Biotech substances grown in labs are free of toxins, heavy metals, pests, mold, insects, and other environmental contaminants. Biotech-based synthetic chemicals have a high level of efficacy due to their exact and reliable formulation. They are also better able to support the needs of different skin types and address various skin conditions.

Is biotech beauty better than clean beauty?

Biotech beauty is not a substitute for clean beauty as it is an answer to the challenges the latter faces. Generally speaking, clean beauty refers to cosmetics and skincare products that are independent of detrimental, unethically sourced chemicals that irritate the skin. To be recognized as "clean," beauty products must also be made from sustainably harvested materials and packaged in sustainable, planet-friendly packaging. Clean beauty is an ethical movement. The biggest obstacle that most beauty brands that lean into clean or natural or organic beauty faces is ensuring every ingredient is sustainably sourced and produced. Clean ingredients do not necessarily guarantee sustainable labor standards or a supply chain. Not to mention, skincare ingredients derived from natural sources can be significantly water- and labor-intensive, which doesn't do the planet any good.

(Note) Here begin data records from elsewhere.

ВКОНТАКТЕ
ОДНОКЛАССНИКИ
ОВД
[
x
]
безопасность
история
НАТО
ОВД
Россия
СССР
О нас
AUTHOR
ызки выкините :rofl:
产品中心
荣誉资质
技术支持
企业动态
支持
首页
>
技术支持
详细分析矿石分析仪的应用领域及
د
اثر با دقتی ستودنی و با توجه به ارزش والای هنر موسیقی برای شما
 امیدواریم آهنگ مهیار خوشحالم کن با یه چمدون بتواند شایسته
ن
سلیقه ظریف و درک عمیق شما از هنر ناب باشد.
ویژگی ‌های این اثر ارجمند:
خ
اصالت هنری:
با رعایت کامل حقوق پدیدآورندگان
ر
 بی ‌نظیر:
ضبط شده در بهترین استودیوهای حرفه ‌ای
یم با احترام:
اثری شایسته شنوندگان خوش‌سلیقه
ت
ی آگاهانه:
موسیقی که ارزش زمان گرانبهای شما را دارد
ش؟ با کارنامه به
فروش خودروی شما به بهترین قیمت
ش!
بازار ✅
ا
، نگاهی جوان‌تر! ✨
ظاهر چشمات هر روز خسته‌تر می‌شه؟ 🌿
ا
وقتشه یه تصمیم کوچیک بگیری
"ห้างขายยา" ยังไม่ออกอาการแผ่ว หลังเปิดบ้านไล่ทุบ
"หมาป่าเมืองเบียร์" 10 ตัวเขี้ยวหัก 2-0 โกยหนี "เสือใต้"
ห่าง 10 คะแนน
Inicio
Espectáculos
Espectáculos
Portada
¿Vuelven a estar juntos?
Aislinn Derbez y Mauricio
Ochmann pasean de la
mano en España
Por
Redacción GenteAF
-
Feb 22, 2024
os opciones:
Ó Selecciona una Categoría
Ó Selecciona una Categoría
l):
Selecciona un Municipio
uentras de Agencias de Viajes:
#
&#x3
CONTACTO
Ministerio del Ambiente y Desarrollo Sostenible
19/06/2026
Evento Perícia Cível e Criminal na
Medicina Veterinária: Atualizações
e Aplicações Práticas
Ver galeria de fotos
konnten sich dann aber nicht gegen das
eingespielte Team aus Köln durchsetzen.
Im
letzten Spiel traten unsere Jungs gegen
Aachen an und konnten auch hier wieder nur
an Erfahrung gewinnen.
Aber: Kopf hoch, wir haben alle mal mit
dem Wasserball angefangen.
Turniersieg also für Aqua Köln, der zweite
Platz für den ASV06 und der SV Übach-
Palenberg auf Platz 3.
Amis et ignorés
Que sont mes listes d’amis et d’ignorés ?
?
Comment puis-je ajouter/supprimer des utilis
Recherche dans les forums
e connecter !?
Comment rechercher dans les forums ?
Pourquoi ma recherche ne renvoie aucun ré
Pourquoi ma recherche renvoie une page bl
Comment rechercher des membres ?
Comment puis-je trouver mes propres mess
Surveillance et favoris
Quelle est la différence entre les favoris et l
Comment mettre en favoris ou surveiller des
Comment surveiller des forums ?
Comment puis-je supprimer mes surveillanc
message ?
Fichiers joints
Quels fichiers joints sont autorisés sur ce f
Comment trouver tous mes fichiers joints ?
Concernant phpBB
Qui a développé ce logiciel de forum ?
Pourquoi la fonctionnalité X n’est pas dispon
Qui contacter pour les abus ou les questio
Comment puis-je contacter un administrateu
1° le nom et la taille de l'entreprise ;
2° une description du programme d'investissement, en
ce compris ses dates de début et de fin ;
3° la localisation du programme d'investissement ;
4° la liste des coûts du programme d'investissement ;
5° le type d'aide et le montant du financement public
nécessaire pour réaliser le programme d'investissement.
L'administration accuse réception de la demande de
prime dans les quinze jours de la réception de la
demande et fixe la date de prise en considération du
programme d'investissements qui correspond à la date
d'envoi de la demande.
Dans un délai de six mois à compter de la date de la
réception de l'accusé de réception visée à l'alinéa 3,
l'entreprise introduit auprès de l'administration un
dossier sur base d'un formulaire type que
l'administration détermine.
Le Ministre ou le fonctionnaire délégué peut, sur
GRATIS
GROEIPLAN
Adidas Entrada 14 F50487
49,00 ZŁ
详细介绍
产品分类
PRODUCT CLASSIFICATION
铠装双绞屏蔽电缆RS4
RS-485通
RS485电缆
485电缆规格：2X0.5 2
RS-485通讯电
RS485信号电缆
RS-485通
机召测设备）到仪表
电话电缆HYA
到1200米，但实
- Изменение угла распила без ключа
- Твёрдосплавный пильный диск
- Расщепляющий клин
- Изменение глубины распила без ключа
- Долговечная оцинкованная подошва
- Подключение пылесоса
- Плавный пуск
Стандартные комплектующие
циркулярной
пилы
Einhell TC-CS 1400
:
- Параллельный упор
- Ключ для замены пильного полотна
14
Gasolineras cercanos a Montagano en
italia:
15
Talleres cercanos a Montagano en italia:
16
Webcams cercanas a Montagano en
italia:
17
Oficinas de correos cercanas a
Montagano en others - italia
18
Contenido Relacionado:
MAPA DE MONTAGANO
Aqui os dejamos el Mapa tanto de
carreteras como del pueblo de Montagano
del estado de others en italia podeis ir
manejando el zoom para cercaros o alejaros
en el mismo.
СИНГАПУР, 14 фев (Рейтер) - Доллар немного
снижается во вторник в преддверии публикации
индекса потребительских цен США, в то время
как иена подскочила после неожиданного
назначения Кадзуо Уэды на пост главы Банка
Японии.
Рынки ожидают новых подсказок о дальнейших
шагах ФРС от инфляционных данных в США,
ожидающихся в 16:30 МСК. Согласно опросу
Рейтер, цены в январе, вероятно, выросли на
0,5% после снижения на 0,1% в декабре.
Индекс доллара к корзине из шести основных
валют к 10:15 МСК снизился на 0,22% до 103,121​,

Biotechnology can address these challenges by developing cosmetic ingredients that are more economical and environmentally friendly than ingredients obtained through conventional sourcing. For instance, the biotechnology company Amyris grows squalane through the fermentation of yeast and sugarcane in its labs, which spares the slaughter of millions of sharks per annum for the harvestation of squalene in their livers.

How to use biotech beauty

One way to make biotech beauty part of your beauty routine is to acclimatize yourself with famous lab-grown skincare brands. Orveda, One Ocean Beauty, Heraux, C16 Bioscience, and Biossance are reputable brands offering a diverse collection of anti-aging serums and moisturizers manufactured using biotechnology.

To better understand how biotech benefits the skin, it's best to start using a specific ingredient — for instance, hyaluronic acid. A naturally occurring protein found in one's skin and joints, hyaluronic acid is used in skin care products to hydrate the skin and keep it plump. Traditionally, hyaluronic acid is extracted from calf skins or rooster combs, which is time-consuming and labor-intensive. A humectant like hyaluronic acid is beneficial to use daily for enhanced skin water content; you can introduce a lab-grown hyaluronic acid face mist or cleanser into your daily skincare routine. 

Another common lab-grown ingredient that benefits your skin is squalene. An emollient, squalene does a killer job of locking in moisture and keeping your skin deeply hydrated. Both hyaluronic acid and squalene are effective in plumping the skin and improving the appearance of fine lines and wrinkles and are suitable to use together daily. Lab-grown alternative to palm oil is also an excellent option for soothing dry skin, boosting blood circulation, and lightening dark spots.